概要
風邪から派生する、呼吸器系疾患の一種。いわゆる「風邪をこじらせる」と発症する病気の1つ。
原因となるものによってはかなりの種類がある。
また、高齢者の死因の1つに挙げられ「老人の友」という別名を持つ。
発症した箇所によって市中肺炎と院内肺炎に分けられる。
軽症ならば通院治療が可能だが一応、入院を勧められることもある。
主な症状は風邪と同じだが胸が痛いのと息苦しい症状が見られ、特に胸が痛ければ即座に病院へ行ったほうがいい。
非感染性肺炎もある。
誤嚥性肺炎、閉塞性肺炎、吸入性肺炎といった機械的肺炎、インターフェロン、抗がん剤、漢方薬など医薬品が原因の薬剤性肺炎、膠原病をきっかけに発症する症候性肺炎、好酸球性肺炎、過敏性肺炎、化学物質の吸入による化学性肺炎といったものが挙げられる。
肺炎の種類
- 細菌性肺炎
最多の肺炎で、一番の原因が肺炎球菌、次点がヘモフィルスインフルエンザ菌b型(ヒブ)となり、ブドウ球菌でも発生する。潜伏期間は1-3日程度。
- ウイルス性肺炎
ウイルス感染で起こり、細菌性肺炎と違い膿性痰が出にくい。
乳幼児や高齢者ではインフルエンザウイルスが原因となり、乳幼児ではRSウイルスやアデノウイルス、ヒトメタニューモウイルスなどが多くみられ、コロナウイルス、新型コロナウイルス、麻疹ウイルス、水痘ウイルスも肺炎の原因となる。

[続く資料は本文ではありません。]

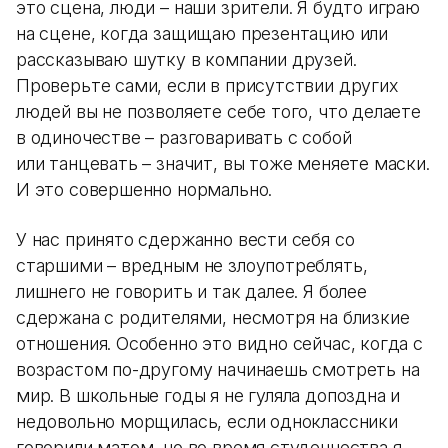
это сцена, люди – наши зрители. Я будто играю
на сцене, когда защищаю презентацию или
рассказываю шутку в компании друзей.
Проверьте сами, если в присутствии других
людей вы не позволяете себе того, что делаете
в одиночестве – разговаривать с собой
или танцевать – значит, вы тоже меняете маски.
И это совершенно нормально.
У нас принято сдержанно вести себя со
старшими – вредным не злоупотреблять,
лишнего не говорить и так далее. Я более
сдержана с родителями, несмотря на близкие
отношения. Особенно это видно сейчас, когда с
возрастом по-другому начинаешь смотреть на
мир. В школьные годы я не гуляла допоздна и
недовольно морщилась, если одноклассники
говорили матом, но во время студенчества я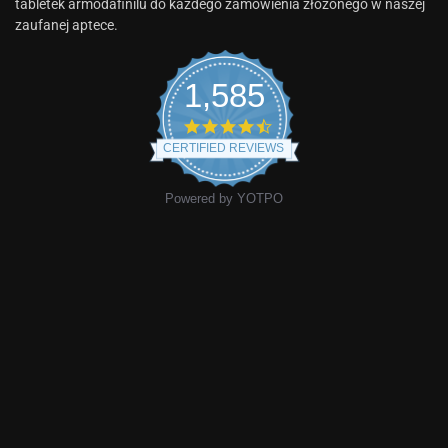
tabletek armodafinilu do każdego zamówienia złożonego w naszej
zaufanej aptece.
1,585
CERTIFIED REVIEWS
Powered by YOTPO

体外から入ってきたウイルスに感染する場合がほとんどで、腎臓病や膠原病の治療で免疫が低下している場合、以前に感染して体の中にひそんでいたサイトメガロウイルスによって肺炎を起こすことがある。
- 非定型肺炎
マイコプラズマ肺炎、クラミジア肺炎、オウム病のほか、レジオネラ菌による肺炎が該当する。
- 間質性肺炎
肺の間質組織の線維化が起こる疾患の総称。
関節リウマチ、全身性強皮症、皮膚筋炎、多発性筋炎、MCTDなど線維化を来す膠原病の一症候として間質性肺炎が出現する頻度が高い。カビ、羽毛、石材、アスベスト、超硬合金などを吸い込むことでも発生することがある。
階段を上がるときや荷物を持ったときにみられる息切れや咳が主な症状で、無症状で、胸部のレントゲン、CTなどの画像で異常が認められる場合もある。
診断法
聴診器で呼吸音を見るとき、普通はきれいな音がするが、雑音が入っていれば肺炎の可能性がある。
更にレントゲン検査を行い、レントゲン写真を見ると肺が真っ白に写る(普通、空気はレントゲンには写らないため)。
その後で原因菌を調べるため培養検査と血液検査(血清)が行われる。
治療法
対症療法さえ行えば、完治しやすくなるが、抵抗力の弱い人(子どもや高齢者、また、手術などで抵抗力が弱くなった人)だと、症状が長引くこともある。
近年において
少子高齢化社会において、特に高齢者の死因の1つにこの肺炎が挙がっており、抵抗力が弱くなっているのもだが誤嚥性肺炎による死亡者もいる。
また、著名人の死因の1つにも挙げられている(肺炎単独のほかその他の症状の合併症で亡くなるケースが半々くらい)。